Devant l’engouement pour un tel projet et les débats qui s’ensuivirent, le nouveau wali d’Alger expliquera bientôt à la télévision que le projet allait être mené par des Algériens pour un retentissement mondial et chacun, où qu’il se trouvait, pouvait y contribuer.

L’EPAU avait comme mission de définir les modalités de la transformation, l’Ecole nationale polytechnique et l’USTHB devaient s’occuper des questions de la conduite du projet, d’optimisation logistique et de faire en sorte que l’UASC fonctionne exclusivement à l’énergie solaire. Les autres universités étaient chacune sollicitée pour les problématiques relevant de leur domaine de compétence. La tension était ainsi créée. On se lança bientôt dans la construction de nouvelles cités universitaires, de bibliothèques, de centres de divertissement, on réaménagea les réseaux de transport pour une meilleure circulation des nouveaux venus. Des milliers d’emplois allaient ainsi être générés.

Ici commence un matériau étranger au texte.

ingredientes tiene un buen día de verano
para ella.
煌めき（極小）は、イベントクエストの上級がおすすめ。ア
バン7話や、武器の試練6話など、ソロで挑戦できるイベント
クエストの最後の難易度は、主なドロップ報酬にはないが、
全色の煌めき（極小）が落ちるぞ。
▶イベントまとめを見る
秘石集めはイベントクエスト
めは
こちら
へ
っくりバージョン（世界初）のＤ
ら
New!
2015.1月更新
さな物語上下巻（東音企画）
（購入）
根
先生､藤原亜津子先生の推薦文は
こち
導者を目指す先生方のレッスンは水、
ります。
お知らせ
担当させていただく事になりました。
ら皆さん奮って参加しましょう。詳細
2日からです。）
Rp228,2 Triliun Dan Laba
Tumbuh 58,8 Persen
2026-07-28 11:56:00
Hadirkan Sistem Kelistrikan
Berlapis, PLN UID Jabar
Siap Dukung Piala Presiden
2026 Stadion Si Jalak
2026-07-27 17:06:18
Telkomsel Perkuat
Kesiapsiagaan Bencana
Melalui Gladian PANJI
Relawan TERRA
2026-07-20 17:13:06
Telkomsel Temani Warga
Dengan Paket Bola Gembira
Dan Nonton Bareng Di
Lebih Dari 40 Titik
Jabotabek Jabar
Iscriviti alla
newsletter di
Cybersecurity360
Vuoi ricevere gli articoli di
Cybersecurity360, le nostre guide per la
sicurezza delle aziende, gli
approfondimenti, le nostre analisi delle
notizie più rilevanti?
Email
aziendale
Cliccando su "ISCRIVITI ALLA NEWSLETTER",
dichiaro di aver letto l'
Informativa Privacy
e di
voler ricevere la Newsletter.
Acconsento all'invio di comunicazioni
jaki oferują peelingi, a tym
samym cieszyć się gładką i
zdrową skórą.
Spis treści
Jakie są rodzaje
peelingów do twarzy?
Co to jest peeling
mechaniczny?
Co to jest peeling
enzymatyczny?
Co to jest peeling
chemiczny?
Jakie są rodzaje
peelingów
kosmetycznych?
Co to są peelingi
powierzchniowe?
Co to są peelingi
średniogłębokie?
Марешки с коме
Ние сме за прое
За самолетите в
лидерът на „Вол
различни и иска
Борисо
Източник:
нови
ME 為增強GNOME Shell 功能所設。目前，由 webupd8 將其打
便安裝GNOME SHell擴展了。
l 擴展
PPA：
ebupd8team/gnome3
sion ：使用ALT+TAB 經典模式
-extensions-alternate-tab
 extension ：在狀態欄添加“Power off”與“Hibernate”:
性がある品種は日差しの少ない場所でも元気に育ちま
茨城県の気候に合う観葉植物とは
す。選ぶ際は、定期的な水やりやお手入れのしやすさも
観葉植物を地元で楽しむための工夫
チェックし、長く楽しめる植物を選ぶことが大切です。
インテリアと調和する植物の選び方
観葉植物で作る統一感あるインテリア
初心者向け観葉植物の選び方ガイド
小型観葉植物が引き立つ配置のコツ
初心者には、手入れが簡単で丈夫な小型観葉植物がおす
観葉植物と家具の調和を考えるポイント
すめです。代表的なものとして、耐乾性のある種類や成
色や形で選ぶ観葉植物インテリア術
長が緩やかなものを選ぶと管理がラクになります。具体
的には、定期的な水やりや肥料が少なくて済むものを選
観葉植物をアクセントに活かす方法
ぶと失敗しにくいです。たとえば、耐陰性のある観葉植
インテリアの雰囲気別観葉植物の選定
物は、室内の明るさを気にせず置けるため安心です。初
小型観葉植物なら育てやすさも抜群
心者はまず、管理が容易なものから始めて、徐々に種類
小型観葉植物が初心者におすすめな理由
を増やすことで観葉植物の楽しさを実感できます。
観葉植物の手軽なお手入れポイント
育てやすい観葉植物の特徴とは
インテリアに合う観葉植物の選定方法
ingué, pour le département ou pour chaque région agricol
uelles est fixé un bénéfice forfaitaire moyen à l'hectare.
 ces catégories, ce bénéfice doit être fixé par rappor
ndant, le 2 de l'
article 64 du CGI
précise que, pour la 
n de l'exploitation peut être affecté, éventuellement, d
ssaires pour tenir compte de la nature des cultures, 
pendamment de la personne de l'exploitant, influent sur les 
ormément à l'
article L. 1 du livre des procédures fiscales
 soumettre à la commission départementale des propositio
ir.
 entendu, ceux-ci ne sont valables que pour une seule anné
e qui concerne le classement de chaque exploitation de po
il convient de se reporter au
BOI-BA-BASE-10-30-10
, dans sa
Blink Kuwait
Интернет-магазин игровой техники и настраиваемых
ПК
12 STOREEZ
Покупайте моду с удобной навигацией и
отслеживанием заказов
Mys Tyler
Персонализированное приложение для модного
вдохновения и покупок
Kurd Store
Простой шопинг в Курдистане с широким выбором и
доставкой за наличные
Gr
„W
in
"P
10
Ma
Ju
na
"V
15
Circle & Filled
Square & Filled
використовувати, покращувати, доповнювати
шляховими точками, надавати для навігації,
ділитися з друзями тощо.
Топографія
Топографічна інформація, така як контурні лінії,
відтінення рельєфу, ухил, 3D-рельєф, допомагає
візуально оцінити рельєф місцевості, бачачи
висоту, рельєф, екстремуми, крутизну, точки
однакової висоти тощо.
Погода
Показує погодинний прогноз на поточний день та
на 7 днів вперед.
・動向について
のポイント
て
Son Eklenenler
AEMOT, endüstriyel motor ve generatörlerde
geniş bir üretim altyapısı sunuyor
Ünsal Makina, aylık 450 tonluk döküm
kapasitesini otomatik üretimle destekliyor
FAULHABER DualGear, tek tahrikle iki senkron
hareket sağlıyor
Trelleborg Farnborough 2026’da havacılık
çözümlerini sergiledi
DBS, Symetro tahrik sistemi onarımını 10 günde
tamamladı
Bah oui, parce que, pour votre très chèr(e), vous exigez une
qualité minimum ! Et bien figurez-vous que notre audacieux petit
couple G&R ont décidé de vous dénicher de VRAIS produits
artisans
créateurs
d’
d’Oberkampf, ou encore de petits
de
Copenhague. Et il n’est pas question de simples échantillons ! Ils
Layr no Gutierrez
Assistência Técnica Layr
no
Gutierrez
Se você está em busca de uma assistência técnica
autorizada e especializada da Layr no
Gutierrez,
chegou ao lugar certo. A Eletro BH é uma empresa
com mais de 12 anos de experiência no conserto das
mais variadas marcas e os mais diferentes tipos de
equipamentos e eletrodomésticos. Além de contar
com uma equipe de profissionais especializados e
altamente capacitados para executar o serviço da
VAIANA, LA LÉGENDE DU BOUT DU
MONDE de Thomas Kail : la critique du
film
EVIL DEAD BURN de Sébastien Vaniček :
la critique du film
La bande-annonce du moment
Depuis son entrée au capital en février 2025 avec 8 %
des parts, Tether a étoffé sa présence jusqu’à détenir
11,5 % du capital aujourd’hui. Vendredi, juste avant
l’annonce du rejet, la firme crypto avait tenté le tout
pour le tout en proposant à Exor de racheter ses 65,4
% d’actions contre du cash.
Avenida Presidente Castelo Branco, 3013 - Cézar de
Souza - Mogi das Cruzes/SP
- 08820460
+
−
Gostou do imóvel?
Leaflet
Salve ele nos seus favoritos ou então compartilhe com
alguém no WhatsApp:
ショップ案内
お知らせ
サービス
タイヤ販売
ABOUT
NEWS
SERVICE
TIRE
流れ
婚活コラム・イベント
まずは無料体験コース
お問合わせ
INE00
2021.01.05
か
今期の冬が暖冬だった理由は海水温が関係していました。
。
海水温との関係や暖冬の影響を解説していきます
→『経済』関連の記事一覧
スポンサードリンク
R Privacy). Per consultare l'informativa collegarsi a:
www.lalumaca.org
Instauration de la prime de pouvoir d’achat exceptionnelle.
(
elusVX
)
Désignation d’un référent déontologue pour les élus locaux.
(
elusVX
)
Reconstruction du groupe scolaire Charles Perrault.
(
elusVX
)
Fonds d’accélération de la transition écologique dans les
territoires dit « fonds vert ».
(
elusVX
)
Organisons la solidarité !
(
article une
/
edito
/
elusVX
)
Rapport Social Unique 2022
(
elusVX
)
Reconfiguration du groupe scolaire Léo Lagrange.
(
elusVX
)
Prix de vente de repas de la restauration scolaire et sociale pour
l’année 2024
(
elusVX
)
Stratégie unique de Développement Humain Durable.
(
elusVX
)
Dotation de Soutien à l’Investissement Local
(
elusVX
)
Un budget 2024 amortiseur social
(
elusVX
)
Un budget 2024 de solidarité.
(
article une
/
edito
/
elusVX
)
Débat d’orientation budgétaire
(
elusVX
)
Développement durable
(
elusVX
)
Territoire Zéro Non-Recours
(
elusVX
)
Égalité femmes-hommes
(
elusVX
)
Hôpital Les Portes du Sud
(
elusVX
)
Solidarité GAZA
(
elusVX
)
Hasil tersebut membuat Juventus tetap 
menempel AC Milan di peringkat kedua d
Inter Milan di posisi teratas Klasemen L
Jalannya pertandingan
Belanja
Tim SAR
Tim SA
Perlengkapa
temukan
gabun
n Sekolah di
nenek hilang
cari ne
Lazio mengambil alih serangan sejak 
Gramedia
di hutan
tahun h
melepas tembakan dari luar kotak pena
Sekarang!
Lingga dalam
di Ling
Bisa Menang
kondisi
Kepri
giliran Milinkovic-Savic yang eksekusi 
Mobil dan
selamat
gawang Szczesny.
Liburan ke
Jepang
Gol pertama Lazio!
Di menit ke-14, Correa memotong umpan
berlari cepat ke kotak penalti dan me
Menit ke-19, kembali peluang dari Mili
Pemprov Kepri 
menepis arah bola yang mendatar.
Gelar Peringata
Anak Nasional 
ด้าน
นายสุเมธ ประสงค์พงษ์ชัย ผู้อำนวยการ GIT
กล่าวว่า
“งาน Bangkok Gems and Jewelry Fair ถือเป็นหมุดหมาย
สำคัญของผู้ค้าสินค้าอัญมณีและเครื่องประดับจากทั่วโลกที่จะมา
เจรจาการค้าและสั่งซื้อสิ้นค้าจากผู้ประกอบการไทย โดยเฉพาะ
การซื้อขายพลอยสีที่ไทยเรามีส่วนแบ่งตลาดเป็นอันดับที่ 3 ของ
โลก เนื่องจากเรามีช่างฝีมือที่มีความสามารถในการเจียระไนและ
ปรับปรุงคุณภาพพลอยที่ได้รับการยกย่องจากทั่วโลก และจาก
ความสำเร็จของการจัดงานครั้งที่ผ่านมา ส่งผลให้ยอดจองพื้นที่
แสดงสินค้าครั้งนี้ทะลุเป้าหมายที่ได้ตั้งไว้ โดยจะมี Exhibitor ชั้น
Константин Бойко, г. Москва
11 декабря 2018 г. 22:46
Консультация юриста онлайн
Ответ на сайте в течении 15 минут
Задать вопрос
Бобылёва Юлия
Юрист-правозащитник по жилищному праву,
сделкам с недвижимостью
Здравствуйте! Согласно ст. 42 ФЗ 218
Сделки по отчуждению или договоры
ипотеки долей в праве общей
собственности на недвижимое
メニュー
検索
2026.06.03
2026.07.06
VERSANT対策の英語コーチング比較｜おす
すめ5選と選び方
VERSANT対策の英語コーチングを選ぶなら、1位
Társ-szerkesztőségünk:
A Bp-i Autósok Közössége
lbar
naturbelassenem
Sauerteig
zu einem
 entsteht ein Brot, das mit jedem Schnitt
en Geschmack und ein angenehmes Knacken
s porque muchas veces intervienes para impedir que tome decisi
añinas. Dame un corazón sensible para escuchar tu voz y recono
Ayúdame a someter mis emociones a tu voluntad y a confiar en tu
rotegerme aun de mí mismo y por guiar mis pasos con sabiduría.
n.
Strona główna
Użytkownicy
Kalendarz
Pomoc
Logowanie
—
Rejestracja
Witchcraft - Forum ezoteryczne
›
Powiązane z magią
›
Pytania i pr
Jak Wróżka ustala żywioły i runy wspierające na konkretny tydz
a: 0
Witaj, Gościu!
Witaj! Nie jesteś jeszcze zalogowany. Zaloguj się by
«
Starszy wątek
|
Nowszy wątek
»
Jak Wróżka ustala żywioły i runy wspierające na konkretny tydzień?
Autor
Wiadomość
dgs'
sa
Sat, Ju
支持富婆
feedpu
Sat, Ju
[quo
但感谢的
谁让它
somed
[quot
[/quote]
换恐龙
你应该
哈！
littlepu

Séduites par un tel projet, de nombreuses compétences de la diaspora décidèrent de revenir enfin à leur terre natale. La mécanique était lancée.
Au bout de deux années, l’Université ouvrit ainsi ses portes et pas moins de 100 000 étudiants étaient au rendez-vous. On venait de diverses villes d’Algérie, du Bénin, du Mali, du Congo, du Maroc, du Burkina Faso… Les initiatives similaires pullulaient bientôt dans la ville. Alger retrouvait son cap et sa fierté.

Au bout d’une décennie, on se bousculait de partout pour étudier les neurosciences à Oran, les mathématiques à Béjaïa, l’agronomie à Blida ou le management à Annaba. Des jumelages étaient conçus avec d’autres universités africaines inspirées par l’expérience algérienne. Devant une telle diversité, les questions ethniques et religieuses se dissipaient rapidement. La cité bouillonnait culturellement et bientôt les influences se ressentaient sur les plans politique et économique.

L’étudiant était devenu un héros et l’enseignant un prophète. Les adolescents ne rêvaient que d’intégrer les universités et de passer le service civil.
Au bout de 20 ans, l’Algérie produisait l’essentiel de ses biens de production et de consommation. Le chômage passait sous la barre des 5%, son système sanitaire était reconnu mondialement, 50% de ses citoyens avaient le niveau universitaire. La criminalité était réduite au plus bas niveau et l’Indice de développement humain (IDH) dépassait celui de certaines puissances économiques. Mais plus que cela, l’Algérie avait renoué ses liens avec son continent ; 80% des pays africains avaient au moins un ministre issu d’une université algérienne. L’Afrique pouvait compter désormais sur son grand voisin.

J’étais content pour mon continent et fier de mon pays. Fier de ses citoyens et fier de son gouvernement… jusqu’à ce que quelques voix de muezzins ne viennent me réveiller. Ça ne pouvait pas être qu’un rêve. Je sors sur le balcon et je lance, affolé, un regard vers la grande Mosquée : son minaret clignote toujours. Je me remets lentement de ce songe, ça aurait pu être vrai. Il suffirait de peu de choses. La ville continue de dormir. Le blanc est présent mais le blanc ne domine pas. Au-dessus du minaret, une étoile brille ardemment. Il est temps d’aller travailler. Je passerai volontiers au Tabarrys. J’ai tellement hâte d’y lire la Une des journaux.